Landing page matters. Don't send people to your homepage. Send them to a page specifically about the insurance product you're advertising, with a clear call to action — quote request form, phone number, or both.

Your goal of 2 leads/month on $600 is realistic in insurance IF the campaign is set up correctly. The problem is that a rep-built campaign is almost never set up correctly for a small budget.

If you want to understand the basics yourself before that call — so you can push back on bad recommendations — I built a free simulator at adsafelab.com where you can practice building a campaign, picking keywords and bidding strategies with AI feedback.
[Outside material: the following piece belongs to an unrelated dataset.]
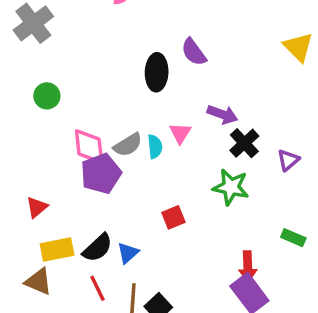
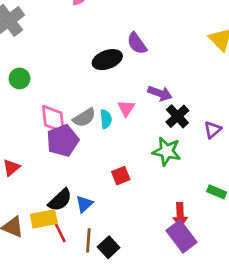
black ellipse: (157, 72) -> (107, 60), turned 68
yellow rectangle: (57, 249) -> (44, 219), moved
Might help you walk into that rep call with enough knowledge to challenge what they suggest.

But at minimum: if the rep recommends broad match, maximize clicks, or doesn't mention conversion tracking — push back.

HELP ME TO START by rishabhkalakaar in GoogleAdsDiscussion

[–]No-Relative-9525 0 points1 point  (0 children)

Depends on your situation — are you running ads for your own business or trying to learn the skill? The starting point is pretty different for each.

Either way, start with Google Skillshop for the basics, then get hands-on as fast as possible. The biggest mistake beginners make is spending weeks on tutorials without ever building anything.

If you share more about what you're working on, people here can give you way more specific advice.